Stated task: Continue the forum thread about a custom lens profile that won't appear in Lightroom, picking up after its last post.

Text provided:

# Cant install lens profile



## lightroomer (Apr 19, 2012)

Hi,

I have tried to install a custom lens profile by copying it to C:\ProgramData\Adobe\CameraRaw\LensProfiles\1.0

​Source: http://labs.adobe.com/technologies/lensprofile_creator/faq.html

Nevertheless, when I start lightroom I cant select it. I have got another computer where it works pretty good. I can select it under Canon. Can you tell me, what Iam doing wrong?


​


----------



## JimHess43 (Apr 19, 2012)

I guess there is something I don't understand.  How does copying a lens profile to a web site make it available in Lightroom?  You must have meant that you were copying it FROM that website.  Are you trying to use this profile with a JPEG image?  Lens profiles are specific to file type, and most of them are for raw images only.  Just a thought.


----------



## lightroomer (Apr 19, 2012)

Hehe, no no Jim, I dont want to copy it to web site, but I have read there, that I have to copy the lense profile to that location on my HD. There resides all other lens profiles which comes along with lightroom installation. I copied my lense profile to that location (in fact to the canon folder) and restarted lightroom. When I want to select my lense profile from the Drop-down list, it is not shown at all (but all default lense profiles i menthioned before).


----------



## JimHess43 (Apr 19, 2012)

As I mentioned previously, lens profiles are specific to the file type.  In other words, if you have a profile that was created for raw images it won't be available for JPEG images, and vice versa.  Is this something that comes into consideration in this instance?  Also, lens profiles are camera model specific.  Was the profile you downloaded for your camera model and lens?

Extracted data entries:
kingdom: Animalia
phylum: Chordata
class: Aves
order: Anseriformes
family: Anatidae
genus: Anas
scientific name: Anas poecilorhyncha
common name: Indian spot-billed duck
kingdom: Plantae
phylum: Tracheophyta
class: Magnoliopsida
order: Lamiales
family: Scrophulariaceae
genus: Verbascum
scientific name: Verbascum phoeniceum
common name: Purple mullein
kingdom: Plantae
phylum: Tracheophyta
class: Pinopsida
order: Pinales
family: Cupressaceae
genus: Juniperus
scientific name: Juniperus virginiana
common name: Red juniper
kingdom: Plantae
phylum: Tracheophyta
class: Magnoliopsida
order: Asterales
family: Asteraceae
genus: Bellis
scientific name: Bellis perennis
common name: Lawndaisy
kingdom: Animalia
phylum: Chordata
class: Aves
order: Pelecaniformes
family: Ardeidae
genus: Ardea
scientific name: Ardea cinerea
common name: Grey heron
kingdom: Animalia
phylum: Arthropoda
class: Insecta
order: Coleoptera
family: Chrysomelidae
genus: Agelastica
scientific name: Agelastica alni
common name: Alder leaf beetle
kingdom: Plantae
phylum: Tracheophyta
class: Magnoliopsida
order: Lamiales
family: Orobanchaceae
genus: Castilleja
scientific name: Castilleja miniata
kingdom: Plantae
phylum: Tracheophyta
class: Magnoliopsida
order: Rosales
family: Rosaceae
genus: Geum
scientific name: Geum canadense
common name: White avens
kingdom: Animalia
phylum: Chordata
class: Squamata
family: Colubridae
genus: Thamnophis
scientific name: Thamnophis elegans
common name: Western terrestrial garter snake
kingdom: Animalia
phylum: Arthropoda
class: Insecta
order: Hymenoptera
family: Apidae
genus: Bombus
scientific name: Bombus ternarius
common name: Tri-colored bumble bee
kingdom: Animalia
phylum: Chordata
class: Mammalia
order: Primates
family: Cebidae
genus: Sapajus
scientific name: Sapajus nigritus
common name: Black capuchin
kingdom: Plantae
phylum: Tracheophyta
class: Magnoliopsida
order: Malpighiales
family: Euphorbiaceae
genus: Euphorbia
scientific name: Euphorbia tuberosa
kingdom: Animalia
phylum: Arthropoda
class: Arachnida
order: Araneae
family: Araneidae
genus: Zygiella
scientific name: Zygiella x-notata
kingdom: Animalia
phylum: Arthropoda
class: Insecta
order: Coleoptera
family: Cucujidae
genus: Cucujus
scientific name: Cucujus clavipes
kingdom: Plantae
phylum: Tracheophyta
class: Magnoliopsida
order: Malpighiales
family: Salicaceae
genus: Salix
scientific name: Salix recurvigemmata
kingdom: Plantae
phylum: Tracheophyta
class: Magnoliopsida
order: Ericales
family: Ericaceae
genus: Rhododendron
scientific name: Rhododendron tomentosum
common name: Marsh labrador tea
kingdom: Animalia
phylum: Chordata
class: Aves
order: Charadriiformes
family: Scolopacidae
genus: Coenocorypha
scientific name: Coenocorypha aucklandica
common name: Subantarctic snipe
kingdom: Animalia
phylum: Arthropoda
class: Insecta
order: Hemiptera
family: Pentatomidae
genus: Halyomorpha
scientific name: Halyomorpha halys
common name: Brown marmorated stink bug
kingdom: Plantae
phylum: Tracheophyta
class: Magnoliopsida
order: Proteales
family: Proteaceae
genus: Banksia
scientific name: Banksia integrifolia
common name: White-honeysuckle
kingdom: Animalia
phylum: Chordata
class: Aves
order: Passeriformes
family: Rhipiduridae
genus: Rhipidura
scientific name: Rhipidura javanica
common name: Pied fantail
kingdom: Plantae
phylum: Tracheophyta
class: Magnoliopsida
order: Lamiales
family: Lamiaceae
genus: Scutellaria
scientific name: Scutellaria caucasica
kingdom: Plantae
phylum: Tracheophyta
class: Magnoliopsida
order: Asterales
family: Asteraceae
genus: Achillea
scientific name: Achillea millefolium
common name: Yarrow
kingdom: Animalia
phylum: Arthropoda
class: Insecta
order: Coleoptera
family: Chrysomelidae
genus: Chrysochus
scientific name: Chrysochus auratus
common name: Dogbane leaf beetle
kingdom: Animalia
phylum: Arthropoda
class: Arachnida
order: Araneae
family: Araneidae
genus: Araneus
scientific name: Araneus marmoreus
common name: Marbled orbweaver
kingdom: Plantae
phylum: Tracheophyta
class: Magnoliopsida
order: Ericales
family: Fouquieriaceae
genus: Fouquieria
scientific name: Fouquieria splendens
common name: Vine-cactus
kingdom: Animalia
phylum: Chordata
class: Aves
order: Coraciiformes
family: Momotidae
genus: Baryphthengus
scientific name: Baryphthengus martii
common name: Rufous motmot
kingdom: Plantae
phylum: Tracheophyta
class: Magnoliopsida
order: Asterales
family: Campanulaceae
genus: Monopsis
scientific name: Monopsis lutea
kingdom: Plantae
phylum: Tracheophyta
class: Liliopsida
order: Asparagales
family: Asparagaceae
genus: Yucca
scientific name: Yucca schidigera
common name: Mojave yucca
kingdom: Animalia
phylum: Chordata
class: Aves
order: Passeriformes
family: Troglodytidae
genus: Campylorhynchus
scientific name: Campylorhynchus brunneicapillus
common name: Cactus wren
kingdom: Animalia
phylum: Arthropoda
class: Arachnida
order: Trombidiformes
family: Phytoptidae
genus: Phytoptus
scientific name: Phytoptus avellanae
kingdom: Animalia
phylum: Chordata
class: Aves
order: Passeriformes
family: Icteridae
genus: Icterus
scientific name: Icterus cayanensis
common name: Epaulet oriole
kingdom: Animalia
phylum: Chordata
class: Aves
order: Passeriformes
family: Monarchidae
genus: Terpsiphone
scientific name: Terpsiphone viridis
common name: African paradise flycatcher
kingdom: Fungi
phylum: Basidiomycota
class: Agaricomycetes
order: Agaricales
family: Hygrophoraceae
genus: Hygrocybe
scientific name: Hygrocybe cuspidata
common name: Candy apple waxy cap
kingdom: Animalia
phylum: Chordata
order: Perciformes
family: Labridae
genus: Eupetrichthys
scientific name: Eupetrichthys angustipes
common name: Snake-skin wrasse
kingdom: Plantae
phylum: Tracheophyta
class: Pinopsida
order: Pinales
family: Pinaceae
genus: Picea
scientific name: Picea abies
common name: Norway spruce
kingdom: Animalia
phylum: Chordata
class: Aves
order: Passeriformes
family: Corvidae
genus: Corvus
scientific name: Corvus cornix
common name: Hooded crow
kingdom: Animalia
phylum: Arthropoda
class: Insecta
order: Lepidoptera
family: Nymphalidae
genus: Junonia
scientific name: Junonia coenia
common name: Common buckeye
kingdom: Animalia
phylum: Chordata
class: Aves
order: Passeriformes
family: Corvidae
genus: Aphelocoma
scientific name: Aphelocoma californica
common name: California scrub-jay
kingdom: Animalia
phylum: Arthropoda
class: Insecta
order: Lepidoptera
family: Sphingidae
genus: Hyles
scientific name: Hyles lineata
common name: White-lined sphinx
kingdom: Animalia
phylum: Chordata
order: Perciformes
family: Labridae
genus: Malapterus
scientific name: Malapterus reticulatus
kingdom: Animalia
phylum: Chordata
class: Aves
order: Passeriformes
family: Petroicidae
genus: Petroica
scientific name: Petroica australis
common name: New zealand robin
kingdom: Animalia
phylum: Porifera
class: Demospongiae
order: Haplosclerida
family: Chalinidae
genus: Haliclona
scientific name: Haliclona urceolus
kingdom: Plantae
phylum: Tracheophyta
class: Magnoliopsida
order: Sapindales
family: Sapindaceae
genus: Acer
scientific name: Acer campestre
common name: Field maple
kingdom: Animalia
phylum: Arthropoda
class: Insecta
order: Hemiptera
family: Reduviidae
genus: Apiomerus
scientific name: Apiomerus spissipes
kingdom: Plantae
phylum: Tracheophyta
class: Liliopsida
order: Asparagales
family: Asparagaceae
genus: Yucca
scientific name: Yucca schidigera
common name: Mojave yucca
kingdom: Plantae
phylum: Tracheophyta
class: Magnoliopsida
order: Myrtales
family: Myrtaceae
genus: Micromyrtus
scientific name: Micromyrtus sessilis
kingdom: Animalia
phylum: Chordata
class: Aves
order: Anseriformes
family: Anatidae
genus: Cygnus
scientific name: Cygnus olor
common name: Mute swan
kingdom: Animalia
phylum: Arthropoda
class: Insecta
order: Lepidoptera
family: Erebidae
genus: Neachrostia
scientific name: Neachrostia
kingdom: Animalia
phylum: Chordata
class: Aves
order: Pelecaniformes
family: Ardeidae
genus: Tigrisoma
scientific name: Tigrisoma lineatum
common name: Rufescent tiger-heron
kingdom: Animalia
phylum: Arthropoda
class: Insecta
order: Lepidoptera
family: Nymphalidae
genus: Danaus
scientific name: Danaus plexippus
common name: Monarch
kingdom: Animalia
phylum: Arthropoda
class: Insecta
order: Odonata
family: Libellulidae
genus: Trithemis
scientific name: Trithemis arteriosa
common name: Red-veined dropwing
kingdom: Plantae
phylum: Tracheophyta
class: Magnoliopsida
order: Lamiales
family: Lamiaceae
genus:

Answer for the task:
----------



## lightroomer (Apr 19, 2012)

OK, You are right, i have not loaded any RAW file which the lense profile should correct. I just wondered why I can select each preinstalled lense profile but not my manually copied. But I will give it another try with a RAW loaded in front. Thanks for helping.


----------



## b_gossweiler (Apr 19, 2012)

lightroomer said:


> Hi,
> 
> I have tried to install a custom lens profile by copying it to C:\ProgramData\Adobe\CameraRaw\LensProfiles\1.0
> 
> ...



The path you mention (C:\ProgramData\...) is valid for LR3.6's shipped lens profiles. It has changed in LR4 to "C:\Program Files\Adobe\Adobe Photoshop Lightroom 4\Resources\LensProfiles\1.0", _*BUT*_:

You should not use this path to install downloaded or self created lens profiles, these folders should be used for LR's shipped profiles only. You should install downloaded profiles into your presets folder under:
"C:\Users\[_youruser_]\AppData\Roaming\Adobe\CameraRaw\LensProfiles\". You don't need to create a folder "1.0" nor a vendor specific folder.

Beat


----------



## lightroomer (Apr 20, 2012)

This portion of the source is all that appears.